Binance breitet sich aus

Zwischenzeitlich tauchten mehrere Use Cases auf, mit denen Binance ihren Token verbreitet. So kündigte Changpeng Zhao am 10. März etwa die Auktion eines Hauses an, das mit Bitcoin oder BNB erworben werden kann:

Wie wird der BNB-Token performen?

Da sich der BNB-Token momentan so stark verbreitet, kann man hier Parallelen zur ICO-Welle im Jahr 2017 sehen, die auf die Erschaffung des ERC20-Standards folgte. Hier war Ether die Grundwährung, Investoren haben sich den Token gesichert und vom Kursanstieg profitiert. Der BNB-Token und das mit ihm verbundene Initial Exchange Offering bietet einen großen Anreiz für neue Projekte, schließlich bekommen Unternehmen direkten Zugriff auf zehn Millionen Nutzer.

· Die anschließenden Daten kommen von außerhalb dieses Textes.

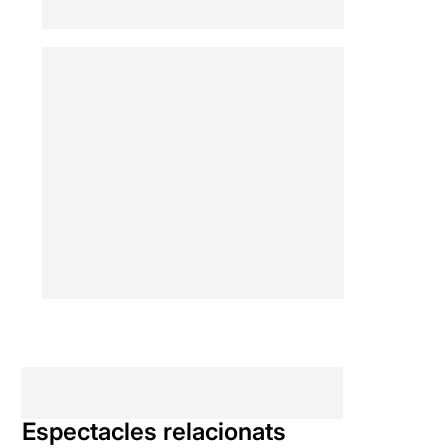
molt en un interessant i únic
element escenogràfic -una
mena de mitja lluna
basculant- que dóna grans
moments però que a estones
sembla perdut enmig de
l'escena. Tot plegat, un bon
muntatge que ens
transporta, sobretot pel
treball arriscat i valent dels
dos intèrprets.
Espectacles relacionats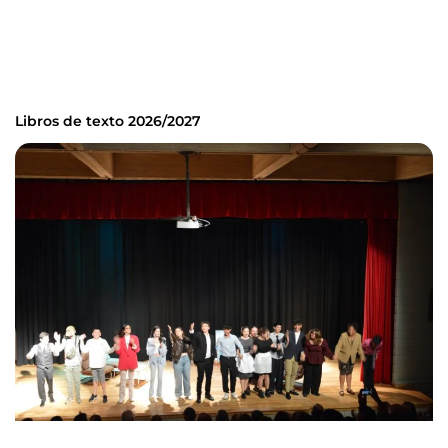
Libros de texto 2026/2027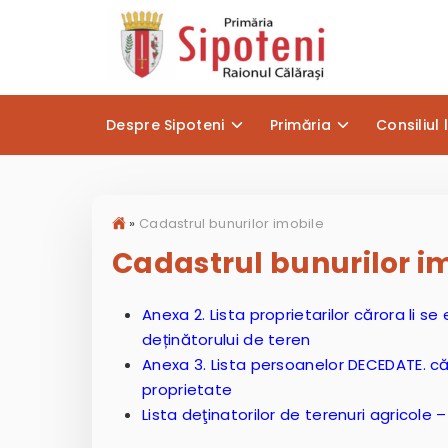
Despre Sipoteni
Primăria
Consiliul 
»
Cadastrul bunurilor imobile
Cadastrul bunurilor i
Anexa 2. Lista proprietarilor cărora li se
deținătorului de teren
Anexa 3. Lista persoanelor DECEDATE. căr
proprietate
Lista deţinatorilor de terenuri agricole 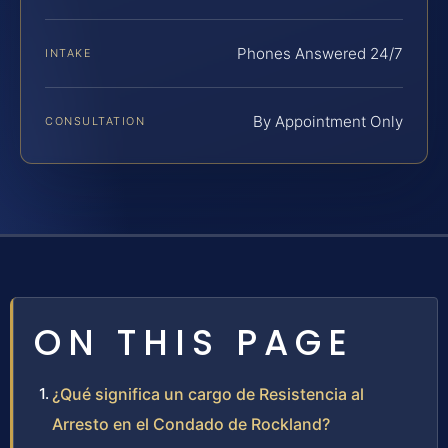
Phones Answered 24/7
INTAKE
By Appointment Only
CONSULTATION
ON THIS PAGE
¿Qué significa un cargo de Resistencia al
Arresto en el Condado de Rockland?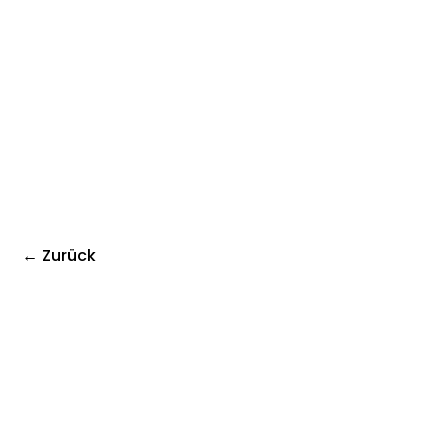
← Zurück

Wenn auch Binance der größte Anbieter ist, gibt es auch andere Exchanges, die IEOs anbieten. So zum Beispiel GBE, OKCoin, Bittrex, EXMO oder Huobi.

Ein bitterer Beigeschmack: Das Kreuz mit der Zentralisierung

Für Investoren kann sich hier eine gute Möglichkeit bieten, von einem möglichen Kursanstieg des BNB-Token zu profitieren. Davon kann man aufgrund des abnehmenden Supplies ausgehen; auch die aufgezeigte Verbreitung lässt auf eine gute Performance des Token hoffen.

Ein Beigeschmack bleibt jedoch beim BNB-Token und dem Ökosystem, das sich Binance aufbaut. Es ist ein stark zentralisiertes System und widerspricht etwa dem Grundgedanken hinter Bitcoin. Mit einer zunehmenden Zentralisierung auf einen großen Player passiert schließlich genau das, was Satoshi Nakamoto mit seinem Bitcoin White Paper abschaffen wollte.

Auch die Frage nach den Listing-Gebühren bleibt indes offen. Allerdings hat Binance angekündigt, diese offenzulegen. Sie sollen außerdem alle in die Binance Charity Organisation fließen. Dass es sich dabei um ein mehr als fragwürdiges Unterfangen handelt, ist eine ganz andere Geschichte.